The American College of Obstetricians and Gynecologists recommends thorough evaluation to assess a woman’s risk of uterine malignancy before performing morcellation [29]. This includes risk stratification, appropriate imaging, cervical cancer screening, and endometrial tissue sampling to detect malignancy. Patients should also be informed of the risk that morcellation may disseminate an occult uterine malignancy, although it is important to note that leiomyosarcoma cannot be reliably identified preoperatively [29].
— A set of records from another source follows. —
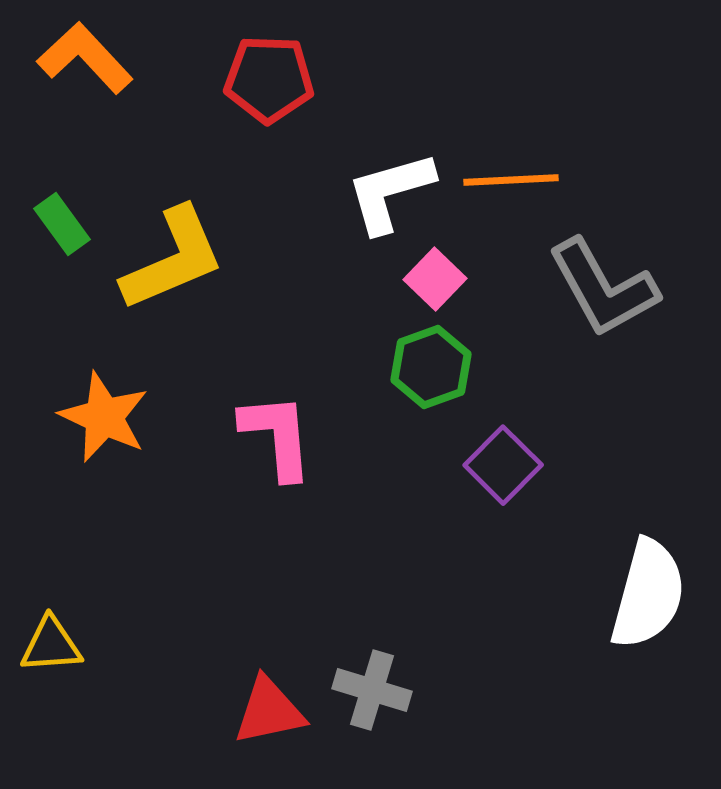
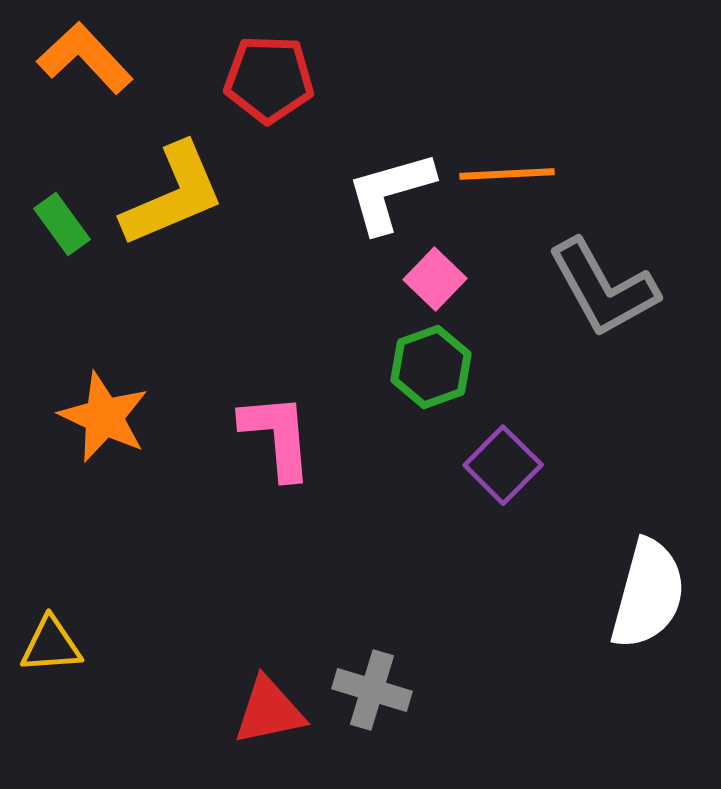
orange line: moved 4 px left, 6 px up
yellow L-shape: moved 64 px up
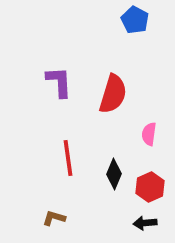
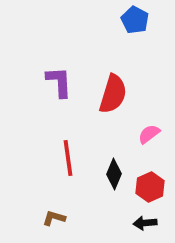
pink semicircle: rotated 45 degrees clockwise
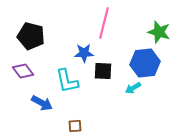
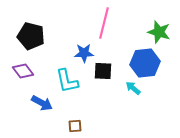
cyan arrow: rotated 70 degrees clockwise
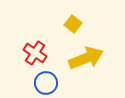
The European guidelines for morcellation emphasise the necessity of identifying patients at risk for sarcoma before any planned procedure. This involves a thorough evaluation of risk factors – including African American descent, prior pelvic irradiation, tamoxifen use, and rapid lesion growth, particularly in postmenopausal patients – as well as excluding individuals with suspicious ultrasonographic findings. Additionally, while preoperative endometrial biopsy is recommended, its sensitivity for detecting sarcomas remains low [30].
Conclusions
Uterine sarcoma remains a rare but highly aggressive malignancy that poses significant diagnostic and therapeutic challenges. Given its clinical overlap with benign leiomyoma, early and accurate differentiation is crucial to optimising patient outcomes, but no single preoperative diagnostic tool – including USG, MRI, or histopathological markers – has proven entirely reliable. While imaging modalities can help identify key risk factors such as large tumour size, irregular margins, and necrosis, definitive diagnosis often remains incidental following surgery. The management of uterine sarcoma requires a multidisciplinary approach, integrating advanced imaging, histopathological analysis, and individualised risk assessment. The controversy surrounding minimally invasive techniques, particularly power morcellation, highlights the need for rigorous patient selection, thorough preoperative evaluation, and strict adherence to safety guidelines to minimise the risk of malignancy dissemination. Current recommendations advocate for proper selection of patients, contained morcellation when necessary, and emphasise en bloc tissue removal when malignancy is suspected. Moving forward, further research is essential to refine non-invasive diagnostic strategies, particularly the use of biomarkers and circulating tumour DNA, to improve preoperative differentiation between leiomyomas and uterine sarcomas. Establishing standardised protocols that balance surgical efficiency with oncological safety will be critical. Increased awareness among healthcare providers, coupled with improved screening tools, will play a vital role in ensuring timely diagnosis and effective management of uterine sarcomas, ultimately improving patient survival and quality of care.